Каждый пятый | страница 49
Как бы то ни было, Валерий Серафимович Сычёв, — возможно, поражённый, подобно тому «мессу», круто развернулся и удалился.
За обедом Берковский всё не мог прийти в себя:
— Я этого так не оставлю! Кадры должны войти в фильм — это вопрос принципа!
— Вопрос вашего принципа в компетенции одного лишь Анатолия Михайловича, — заметил Сельчук.
— Но, я полагаю, он не откажется!
— И подставится? Сомневаюсь!
Комментатор, орудуя челюстями, точно жерновами, перемалывал жёсткий шницель. Сельчук был прав. Глубоко несимпатичен, но прав. Портить отношения со спортивным начальством? Подставляться (слово-то какое мерзкое!) за год до вожделенной Олимпиады? Глупо, глупо.
— Может, это само, в закадре не говорить, кто она и что? — предложил Петрович. — Чай, не футболист, не узнают.
— Кому надо, узнают, — отмёл жалкий довод Сельчук.
— Анатолий Михайлович, я думаю, двух мнений быть не может, — воззвал Берковский к комментатору.

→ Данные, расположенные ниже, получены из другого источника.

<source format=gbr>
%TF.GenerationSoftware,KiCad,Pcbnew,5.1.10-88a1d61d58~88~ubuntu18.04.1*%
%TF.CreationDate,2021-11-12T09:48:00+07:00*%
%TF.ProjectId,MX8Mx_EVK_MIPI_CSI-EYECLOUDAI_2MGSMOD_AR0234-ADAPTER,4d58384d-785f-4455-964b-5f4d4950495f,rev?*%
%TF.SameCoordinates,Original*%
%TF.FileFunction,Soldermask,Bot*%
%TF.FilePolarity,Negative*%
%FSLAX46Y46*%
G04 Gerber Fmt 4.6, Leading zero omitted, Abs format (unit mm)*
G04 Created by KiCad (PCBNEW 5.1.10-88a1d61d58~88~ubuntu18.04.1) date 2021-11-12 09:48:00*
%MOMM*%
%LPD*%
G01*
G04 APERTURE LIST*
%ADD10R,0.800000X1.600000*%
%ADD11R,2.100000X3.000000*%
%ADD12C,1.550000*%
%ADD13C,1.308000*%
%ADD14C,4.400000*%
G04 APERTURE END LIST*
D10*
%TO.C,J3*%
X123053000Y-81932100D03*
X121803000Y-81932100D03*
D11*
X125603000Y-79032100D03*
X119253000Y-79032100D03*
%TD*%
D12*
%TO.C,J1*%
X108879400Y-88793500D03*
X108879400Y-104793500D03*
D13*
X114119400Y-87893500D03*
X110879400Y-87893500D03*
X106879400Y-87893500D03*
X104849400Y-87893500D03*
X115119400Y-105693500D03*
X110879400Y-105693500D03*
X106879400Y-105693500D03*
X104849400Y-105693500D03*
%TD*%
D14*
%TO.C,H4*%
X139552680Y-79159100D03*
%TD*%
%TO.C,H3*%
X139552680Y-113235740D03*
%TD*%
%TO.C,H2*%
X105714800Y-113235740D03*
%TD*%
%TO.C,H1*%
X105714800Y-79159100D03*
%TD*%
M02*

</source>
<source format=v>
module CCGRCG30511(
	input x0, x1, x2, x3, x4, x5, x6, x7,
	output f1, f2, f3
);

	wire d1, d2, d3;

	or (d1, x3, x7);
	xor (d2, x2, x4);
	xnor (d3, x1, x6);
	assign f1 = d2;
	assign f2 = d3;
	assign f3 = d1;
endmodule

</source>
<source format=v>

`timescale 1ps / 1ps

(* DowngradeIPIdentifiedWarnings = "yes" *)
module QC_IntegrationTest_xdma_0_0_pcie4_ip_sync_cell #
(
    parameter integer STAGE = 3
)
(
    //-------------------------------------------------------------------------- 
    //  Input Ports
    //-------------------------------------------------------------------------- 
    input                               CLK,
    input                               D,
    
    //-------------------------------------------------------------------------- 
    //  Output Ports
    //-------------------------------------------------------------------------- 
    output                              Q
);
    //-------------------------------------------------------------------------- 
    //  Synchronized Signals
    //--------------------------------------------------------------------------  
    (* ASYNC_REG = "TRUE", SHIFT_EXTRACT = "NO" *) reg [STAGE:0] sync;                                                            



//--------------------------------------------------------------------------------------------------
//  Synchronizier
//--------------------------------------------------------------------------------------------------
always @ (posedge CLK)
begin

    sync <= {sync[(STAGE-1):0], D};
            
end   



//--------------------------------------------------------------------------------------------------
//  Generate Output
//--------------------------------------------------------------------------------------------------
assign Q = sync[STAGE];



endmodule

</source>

— Не может. Эпизод не пойдёт.
— Но почему?
— Потому… что его нет в сценарии.
— Позвольте, что такое наш сценарий? Документальное произведение — это спонтанный поток жизни, который…

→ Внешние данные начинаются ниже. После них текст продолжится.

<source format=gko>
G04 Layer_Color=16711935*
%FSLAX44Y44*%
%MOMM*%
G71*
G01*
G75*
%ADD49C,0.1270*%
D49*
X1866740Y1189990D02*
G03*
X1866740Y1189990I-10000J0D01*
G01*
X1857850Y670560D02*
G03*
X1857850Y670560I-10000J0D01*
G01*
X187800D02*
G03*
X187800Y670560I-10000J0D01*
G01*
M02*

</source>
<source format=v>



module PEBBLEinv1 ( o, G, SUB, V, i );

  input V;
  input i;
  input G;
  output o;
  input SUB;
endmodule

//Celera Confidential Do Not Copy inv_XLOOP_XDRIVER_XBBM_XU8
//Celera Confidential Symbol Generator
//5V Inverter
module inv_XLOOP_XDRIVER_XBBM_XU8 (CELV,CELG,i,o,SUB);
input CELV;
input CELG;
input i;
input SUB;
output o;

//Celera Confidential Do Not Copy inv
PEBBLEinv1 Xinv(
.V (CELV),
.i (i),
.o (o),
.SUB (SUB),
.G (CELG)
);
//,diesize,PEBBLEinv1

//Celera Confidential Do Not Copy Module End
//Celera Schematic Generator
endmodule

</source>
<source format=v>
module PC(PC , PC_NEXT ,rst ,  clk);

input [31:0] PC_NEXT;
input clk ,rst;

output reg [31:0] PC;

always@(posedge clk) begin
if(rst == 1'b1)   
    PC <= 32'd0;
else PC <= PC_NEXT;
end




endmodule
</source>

— Аполитично рассуждаете, — заметил Сельчук.
— Ай, оставьте клеить ярлыки! Анатолий Михайлович, я хочу всё же знать! Мы же не винтики, не то время… А если б не олимпийская, тогда бы можно? Разве она богиня, что о ней нельзя сказать правду?
— Смотря какую, — заметил Сельчук.
— Правда, учтите, одна!
— Но могут у меня быть свои соображения? — раздражённо спросил комментатор.
— Высшие?
— Да, и я не обязан с вами делиться.
— В сорок седьмом я осветителем работал, — сказал Петрович. — На фильме «Большая жизнь», серия вторая, у Лукова Леонида Давыдыча. Гигантский был мужчина, двести кило, горластый. Носил орден Ленина, никогда не снимал. А картину нам, эт само, на полку. «Почему у вас на шахте такой инструмент — лопата да каёлка?» А каким ему быть после войны, когда всё наскрозь порушено и народ себя не щадит? «Нет, — говорят, — это показывать не надо, а надо как надо — самую передовую технику». Леонид Давыдыч, царство ему небесное, спал с тела, штаны с него валились, раньше в поясе два с половиной метра было… Его к Сталину…
— Ну, и что ты хочешь этим сказать? — спросил Сельчук.
— Так, к слову. И сняли мы «Донецких шахтёров». Красивое кино получилось. Углеуборочный комбайн нам с Кузбасса пригнали.
— Я знал Леонида Давыдовича, — сказал Берковский. — Он был честный художник. И рано умер, спросите себя, почему. Но я хочу знать, изменилось время или нет?!